-Dejate de hacer eso, lo reta el comisario cuando lo ve chuparse el cuello estirado de su camisa, como si Tito fuese un niño al que todavía se lo pudiera educar.
Tito baja las manos y las apoya sobre sus piernas. Los bordes de su camisa han quedan húmedos de saliva y arrugados. Sonríe ahora, pero falsamente, como pidiendo perdón porque teme que el comisario lo vaya a golpear otra vez.
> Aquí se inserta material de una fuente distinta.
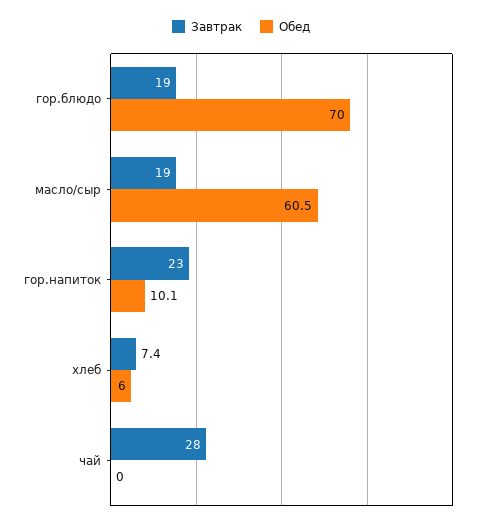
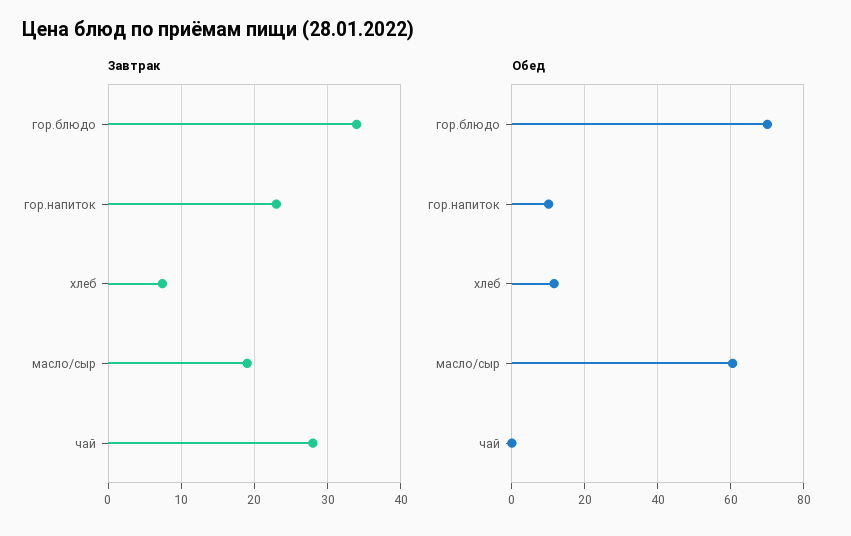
Завтрак, гор.блюдо: 19 -> 34
Обед, хлеб: 6 -> 12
Tampoco es algo a lo que no esté acostumbrado; sucede que a veces Tito sale de la carnicería a esas horas achatadas de la siesta a vagabundear por las calles del pueblo, si tiene calor busca el fresco en el zaguán de alguna casa, o se arrodilla en la vereda y mete la boca en el pico de una canilla mal cerrada, o levanta la cabeza y de golpe atrapa con la nariz los olores que flotan en el aire y que lo llevan a los restos de un asado todavía sobre alguna parrilla caliente, hasta que un escobazo en el lomo hace que salga corriendo.
El comisario pierde la mirada en el muchacho que tiene sentado frente a su escritorio, lo mira pero no lo ve, sólo piensa en eso que debe terminar de tomar forma dentro de su mente, aunque le cueste trabajo hacerlo en estas condiciones tan apremiantes. Esa vos todavía le da vueltas en la cabeza, la del llamado de recién, las ordenes habían sido clara y directas, pero en su mente resonaba como un eco deformado. Necesitaba atar cabos, construir una relación que encajara con lo que querían oír. El comisario sabe que necesita la confesión lo antes posible, debe hacérsela firmar pronto al acusado. Es la única forma de parar todo esto, en cualquier momento podría sumarse los de la prensa y aparecerse a molestar. El comisario piensa, se convence a sí mismo, unas palabras en letras de molde comienzan a dibujarse delante de su mirada.
Dadas las circunstancias reinantes más las pruebas aquí reunidas, resulta evidente que el acusado ha subido en medio de la noche desde el sótano donde mora hasta el negocio donde funciona la carnicería, para luego ganar sin que nadie lo vea la calle, munido tal vez con un arma blanca para amedrentar a la víctima, cosa que finalmente no necesitó ya que utilizó en la agresión de su boca. Habrá entonces caminado por las veredas oscurecidas por la noche, camuflado entre los árboles se habrá metido por la ventana mal cerrada de la habitación que da a la calle, y ahí nomás se le habrá tirado encima de la víctima; mientras la señorita Lorena dormía el acusado habrá trabado los brazos con sus piernas, de este modo logró inmovilizarla, tenerla como se dice a su merced, cuando su madre dice que escuchó los gritos desesperados de su hija. Al entrar a la habitación la encontraron sobre el colchón ya empapado en sangre, su madre vio que alguien saltaba por la ventana. Un cuerpo largo, vestido con harapos, descalzo y con el pelo revuelto huía de la escena con la habilidad propia de un animal salvaje.
El oficial sale del cuarto, el comisario inmerso en sus pensamientos no logra darse cuenta. Al regresar, algunos minutos más tarde, trae en la mano un vaso de plástico color naranja lleno de café. Lo apoya sobre el escritorio frente a Tito, y busca otra silla y se sienta a su lado. El comisario guarda en su memoria las notas que acaba de redactar en su mente, y nota que Tito no se atreve a tomar el café que le dejaron, quizá no esté seguro de que sea para él. El oficial le toca el brazo para llamar su atención, le señala con sus ojos el café que le ha traído, y Tito alza la tasa y acerca el líquido caliente a los labios. El comisario teme que se le vuelque y que le queme las manos, está tentado de decirle que sostenga bien el vaso, pero no quiere involucrarse más de la cuenta, será más difícil sino para él llevarlo más tarde hasta la oscuridad del cuarto que usan de calabozo y hacerle eso que le piensa hacer.